Je n'ai pas de montre à gousset, mon père ne m'a pas légué de rasoir coupe-chou ou ma première cravate. Quelques livres rares qui survivront aux déménagements (une édition très chouette des Misérables, une originale de La théorie de l'ambition... d'Hérault de Séchelles), une photo de mariage d'une immense photographe et deux trois affiches, mais hormis cela ? Un bureau et une table. Fort chouette. Qui me suivront toute ma vie. Mais tout le monde n'a pas la chance d'avoir un grand père qui fut antiquaire et qui lui a légué des pièces d'une qualité exceptionnelle et d'un design intemporel. Pour ceux qui n'ont pas ma chance, quels objets traversent les époques ?

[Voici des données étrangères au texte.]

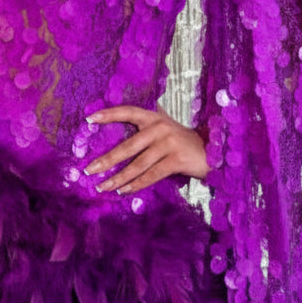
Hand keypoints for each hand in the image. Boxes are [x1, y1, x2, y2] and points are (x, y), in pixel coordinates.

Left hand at [82, 104, 209, 192]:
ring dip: (118, 178)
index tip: (89, 120)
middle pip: (128, 145)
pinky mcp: (176, 160)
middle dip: (106, 160)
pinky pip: (151, 175)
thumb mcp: (165, 128)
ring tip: (102, 187)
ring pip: (137, 164)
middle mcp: (160, 128)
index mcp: (154, 117)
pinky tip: (123, 191)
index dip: (109, 114)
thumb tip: (118, 130)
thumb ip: (146, 126)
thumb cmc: (182, 141)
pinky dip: (136, 184)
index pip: (128, 111)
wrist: (212, 151)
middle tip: (89, 169)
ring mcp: (169, 144)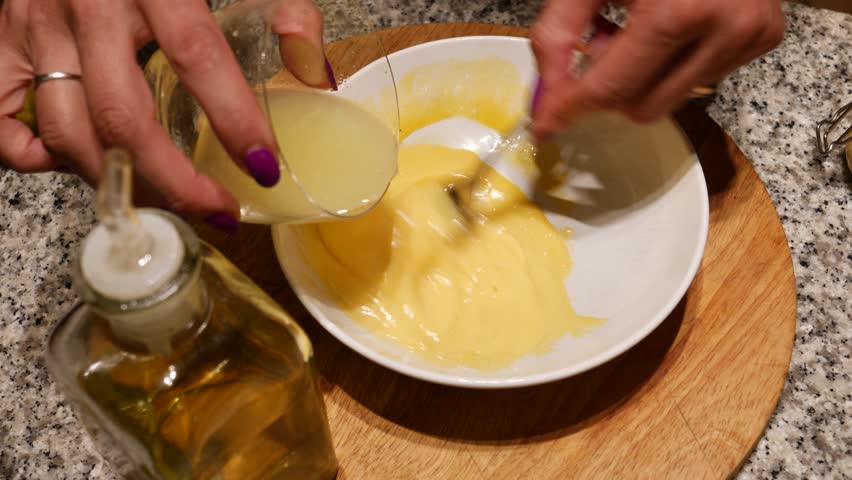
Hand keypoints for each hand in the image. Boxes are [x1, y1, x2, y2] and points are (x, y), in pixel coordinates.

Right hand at [0, 0, 332, 227]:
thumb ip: (283, 10)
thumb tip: (319, 73)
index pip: (196, 58)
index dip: (232, 119)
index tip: (263, 167)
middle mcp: (86, 6)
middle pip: (123, 117)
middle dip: (174, 181)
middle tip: (215, 210)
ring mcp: (34, 27)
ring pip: (67, 131)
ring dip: (120, 180)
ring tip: (164, 196)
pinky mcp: (2, 42)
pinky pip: (4, 122)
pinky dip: (36, 158)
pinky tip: (81, 164)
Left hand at [529, 0, 785, 139]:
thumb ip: (559, 30)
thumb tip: (547, 88)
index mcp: (678, 11)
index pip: (613, 88)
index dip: (571, 108)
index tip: (545, 124)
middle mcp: (724, 29)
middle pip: (642, 106)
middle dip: (610, 88)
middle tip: (598, 45)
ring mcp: (750, 36)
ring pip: (671, 99)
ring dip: (642, 77)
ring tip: (638, 27)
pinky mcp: (764, 38)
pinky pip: (700, 80)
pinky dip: (674, 64)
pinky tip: (670, 26)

Une astuce peut être d'acheter des pièces reproductibles, à défaut d'être uniques. Ainsi de Gainsbourg (qui devait pouvoir se payer quelques antiquités) qui achetait 17 paires de Repetto blanches chaque année pour faire survivre leur caractère immaculé. Une toutes les trois semaines. Mais hormis cela, où retrouvera-t-on ces objets qui durent un demi-siècle ? Même si l'heure est à l'éco-responsabilité, elle est aussi au changement permanent : écoutez les pubs vous dire que les montres ou la vaisselle, c'est bien quand ça change. Pour les plus bobos, on les recycle ou recustomise, mais on ne les préserve pas en l'état. La seule solution pourrait venir des Makers, ces amateurs du faites le vous même (ou do it yourself) qui trouveront eux mêmes les matériaux nécessaires à recréer des objets immortels comme des diamants. C'est une perspective qui me rend heureux. Et en attendant, m'en vais chiner des baskets jaunes.